Stored entries:
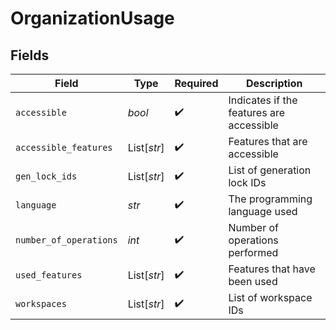 # OrganizationUsage


## Fields

| Field                                    | Type                                     | Required                                 | Description                              |
| ---------------------------------------- | ---------------------------------------- | ---------------------------------------- | ---------------------------------------- |
| `accessible`                             | *bool*                                   | :heavy_check_mark:                       | Indicates if the features are accessible |
| `accessible_features`                    | List[*str*]                              | :heavy_check_mark:                       | Features that are accessible             |
| `gen_lock_ids`                           | List[*str*]                              | :heavy_check_mark:                       | List of generation lock IDs              |
| `language`                               | *str*                                    | :heavy_check_mark:                       | The programming language used            |
| `number_of_operations`                   | *int*                                    | :heavy_check_mark:                       | Number of operations performed           |
| `used_features`                          | List[*str*]                              | :heavy_check_mark:                       | Features that have been used             |
| `workspaces`                             | List[*str*]                              | :heavy_check_mark:                       | List of workspace IDs                    |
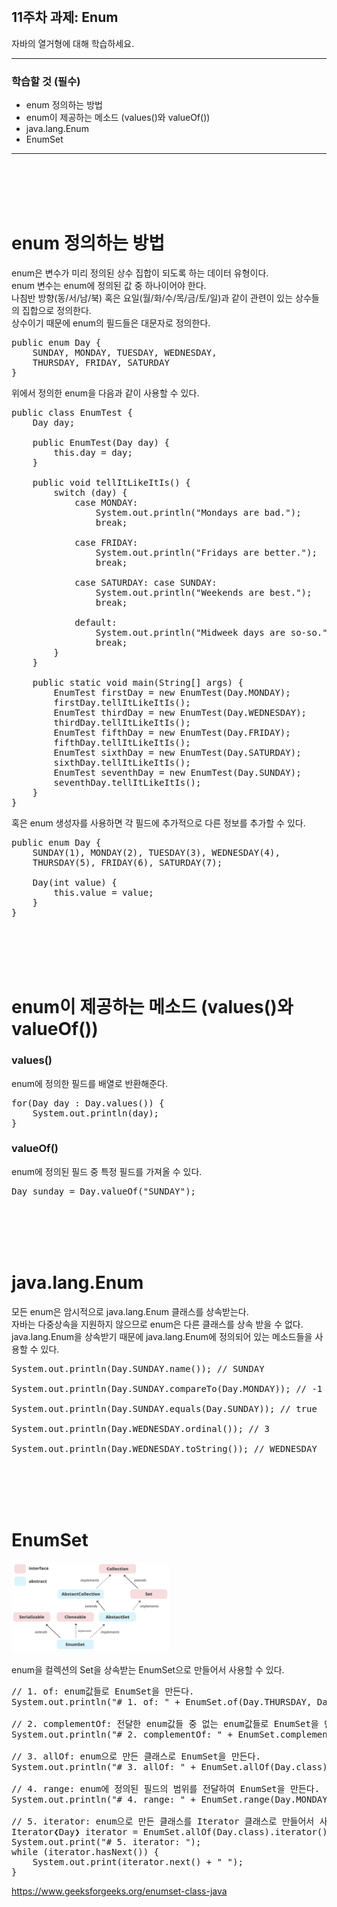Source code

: <br/>

## 11주차 과제: Enum 
자바의 열거형에 대해 학습하세요.
*** 
### 학습할 것 (필수)
- enum 정의하는 방법
- enum이 제공하는 메소드 (values()와 valueOf())
- java.lang.Enum
- EnumSet
***
<br/><br/><br/><br/>

# enum 정의하는 방법
enum은 변수가 미리 정의된 상수 집합이 되도록 하는 데이터 유형이다. <br/>
enum 변수는 enum에 정의된 값 중 하나이어야 한다.<br/>
나침반 방향(동/서/남/북) 혹은 요일(월/화/수/목/금/토/일)과 같이 관련이 있는 상수들의 집합으로 정의한다.<br/>
상수이기 때문에 enum의 필드들은 대문자로 정의한다. <br/>
<pre>
public enum Day {
    SUNDAY, MONDAY, TUESDAY, WEDNESDAY,
    THURSDAY, FRIDAY, SATURDAY 
}
</pre>
위에서 정의한 enum을 다음과 같이 사용할 수 있다.
<pre>
public class EnumTest {
    Day day;
    
    public EnumTest(Day day) {
        this.day = day;
    }
    
    public void tellItLikeItIs() {
        switch (day) {
            case MONDAY:
                System.out.println("Mondays are bad.");
                break;
                    
            case FRIDAY:
                System.out.println("Fridays are better.");
                break;
                         
            case SATURDAY: case SUNDAY:
                System.out.println("Weekends are best.");
                break;
                        
            default:
                System.out.println("Midweek days are so-so.");
                break;
        }
    }
    
    public static void main(String[] args) {
        EnumTest firstDay = new EnumTest(Day.MONDAY);
        firstDay.tellItLikeItIs();
        EnumTest thirdDay = new EnumTest(Day.WEDNESDAY);
        thirdDay.tellItLikeItIs();
        EnumTest fifthDay = new EnumTest(Day.FRIDAY);
        fifthDay.tellItLikeItIs();
        EnumTest sixthDay = new EnumTest(Day.SATURDAY);
        sixthDay.tellItLikeItIs();
        EnumTest seventhDay = new EnumTest(Day.SUNDAY);
        seventhDay.tellItLikeItIs();
    }
}
</pre>
혹은 enum 생성자를 사용하면 각 필드에 추가적으로 다른 정보를 추가할 수 있다.
<pre>
public enum Day {
    SUNDAY(1), MONDAY(2), TUESDAY(3), WEDNESDAY(4),
    THURSDAY(5), FRIDAY(6), SATURDAY(7); 
    
    Day(int value) {
        this.value = value;
    }
}
</pre>
<br/><br/><br/><br/>

# enum이 제공하는 메소드 (values()와 valueOf())
### values()
enum에 정의한 필드를 배열로 반환해준다.
<pre>
for(Day day : Day.values()) {
    System.out.println(day);
}
</pre>

### valueOf()
enum에 정의된 필드 중 특정 필드를 가져올 수 있다. 
<pre>
Day sunday = Day.valueOf("SUNDAY");
</pre>
<br/><br/><br/><br/>

# java.lang.Enum
모든 enum은 암시적으로 java.lang.Enum 클래스를 상속받는다.<br/>
자바는 다중상속을 지원하지 않으므로 enum은 다른 클래스를 상속 받을 수 없다. <br/>
java.lang.Enum을 상속받기 때문에 java.lang.Enum에 정의되어 있는 메소드들을 사용할 수 있다. <br/>
<pre>
System.out.println(Day.SUNDAY.name()); // SUNDAY

System.out.println(Day.SUNDAY.compareTo(Day.MONDAY)); // -1 

System.out.println(Day.SUNDAY.equals(Day.SUNDAY)); // true

System.out.println(Day.WEDNESDAY.ordinal()); // 3 

System.out.println(Day.WEDNESDAY.toString()); // WEDNESDAY
</pre>
<br/><br/><br/><br/>

# EnumSet
<img src="./images/enumSet.png" width="50%" /><br/><br/>
enum을 컬렉션의 Set을 상속받는 EnumSet으로 만들어서 사용할 수 있다.
<pre>
// 1. of: enum값들로 EnumSet을 만든다.
System.out.println("# 1. of: " + EnumSet.of(Day.THURSDAY, Day.SATURDAY, Day.WEDNESDAY));

// 2. complementOf: 전달한 enum값들 중 없는 enum값들로 EnumSet을 만든다. 
System.out.println("# 2. complementOf: " + EnumSet.complementOf(EnumSet.of(Day.THURSDAY, Day.SATURDAY, Day.WEDNESDAY)));

// 3. allOf: enum으로 만든 클래스로 EnumSet을 만든다. 
System.out.println("# 3. allOf: " + EnumSet.allOf(Day.class));

// 4. range: enum에 정의된 필드의 범위를 전달하여 EnumSet을 만든다. 
System.out.println("# 4. range: " + EnumSet.range(Day.MONDAY, Day.FRIDAY));

// 5. iterator: enum으로 만든 클래스를 Iterator 클래스로 만들어서 사용할 수 있다. 
Iterator❮Day❯ iterator = EnumSet.allOf(Day.class).iterator();
System.out.print("# 5. iterator: ");
while (iterator.hasNext()) {
    System.out.print(iterator.next() + " ");
}
</pre>
https://www.geeksforgeeks.org/enumset-class-java <br/>
<br/><br/><br/><br/>
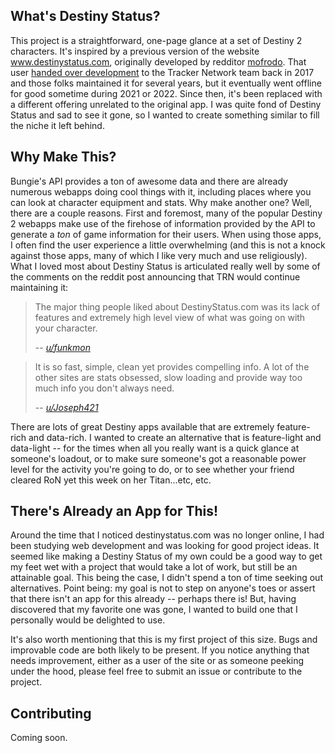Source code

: ## What's Destiny Status?

This project is a straightforward, one-page glance at a set of Destiny 2 characters. It's inspired by a previous version of the website www.destinystatus.com, originally developed by redditor [mofrodo](https://www.reddit.com/user/mofrodo). That user [handed over development](https://www.reddit.com/r/DestinyTheGame/comments/3z5h4g/destinystatuscom_is_back_online_open_source/) to the Tracker Network team back in 2017 and those folks maintained it for several years, but it eventually went offline for good sometime during 2021 or 2022. Since then, it's been replaced with a different offering unrelated to the original app. I was quite fond of Destiny Status and sad to see it gone, so I wanted to create something similar to fill the niche it left behind.

## Why Make This?

Bungie's API provides a ton of awesome data and there are already numerous webapps doing cool things with it, including places where you can look at character equipment and stats. Why make another one? Well, there are a couple reasons. First and foremost, many of the popular Destiny 2 webapps make use of the firehose of information provided by the API to generate a _ton_ of game information for their users. When using those apps, I often find the user experience a little overwhelming (and this is not a knock against those apps, many of which I like very much and use religiously). What I loved most about Destiny Status is articulated really well by some of the comments on the reddit post announcing that TRN would continue maintaining it:

> The major thing people liked about DestinyStatus.com was its lack of features and extremely high level view of what was going on with your character.
>
> -- [<cite>u/funkmon</cite>](https://www.reddit.com/r/DestinyTheGame/comments/3z5h4g/destinystatuscom_is_back_online_open_source/cyjqhhc/)

> It is so fast, simple, clean yet provides compelling info. A lot of the other sites are stats obsessed, slow loading and provide way too much info you don't always need.
>
> -- [<cite>u/Joseph421</cite>](https://www.reddit.com/r/DestinyTheGame/comments/3z5h4g/destinystatuscom_is_back_online_open_source/cyjyahc/)

There are lots of great Destiny apps available that are extremely feature-rich and data-rich. I wanted to create an alternative that is feature-light and data-light -- for the times when all you really want is a quick glance at someone's loadout, or to make sure someone's got a reasonable power level for the activity you're going to do, or to see whether your friend cleared RoN yet this week on her Titan...etc, etc.

## There's Already an App for This!

Around the time that I noticed destinystatus.com was no longer online, I had been studying web development and was looking for good project ideas. It seemed like making a Destiny Status of my own could be a good way to get my feet wet with a project that would take a lot of work, but still be an attainable goal. This being the case, I didn't spend a ton of time seeking out alternatives. Point being: my goal is not to step on anyone's toes or assert that there isn't an app for this already -- perhaps there is! But, having discovered that my favorite one was gone, I wanted to build one that I personally would be delighted to use.

It's also worth mentioning that this is my first project of this size. Bugs and improvable code are both likely to be present. If you notice anything that needs improvement, either as a user of the site or as someone peeking under the hood, please feel free to submit an issue or contribute to the project.

## Contributing

Coming soon.

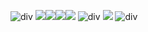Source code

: ![div](https://imgur.com/1DkWxCT.png)
![](https://imgur.com/9gaBrLn.png)![](https://imgur.com/ITU4AtX.png)![](https://imgur.com/muTbvXN.png)![](https://imgur.com/JRaGs8E.png)
![div](https://imgur.com/u7ljL0p.png)
![](https://komarev.com/ghpvc/?username=pristineprowler&color=2B2944&label=♎︎)
![div](https://imgur.com/AcCNnld.png)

Work task: Update the lines that begin at the one containing "System.out.println(Day.WEDNESDAY.toString()); // WEDNESDAY" and stop after the one containing "EnumSet.of(Day.THURSDAY, Day.SATURDAY, Day.WEDNESDAY));" by replacing "THURSDAY" with "FRIDAY", leaving everything else unchanged. Give only those lines.

Result:
System.out.println(Day.WEDNESDAY.toString()); // WEDNESDAY
</pre>
<br/><br/><br/><br/>

# EnumSet
<img src="./images/enumSet.png" width="50%" /><br/><br/>
enum을 컬렉션의 Set을 상속받는 EnumSet으로 만들어서 사용할 수 있다.
<pre>
// 1. of: enum값들로 EnumSet을 만든다.
System.out.println("# 1. of: " + EnumSet.of(Day.FRIDAY, Day.SATURDAY, Day.WEDNESDAY));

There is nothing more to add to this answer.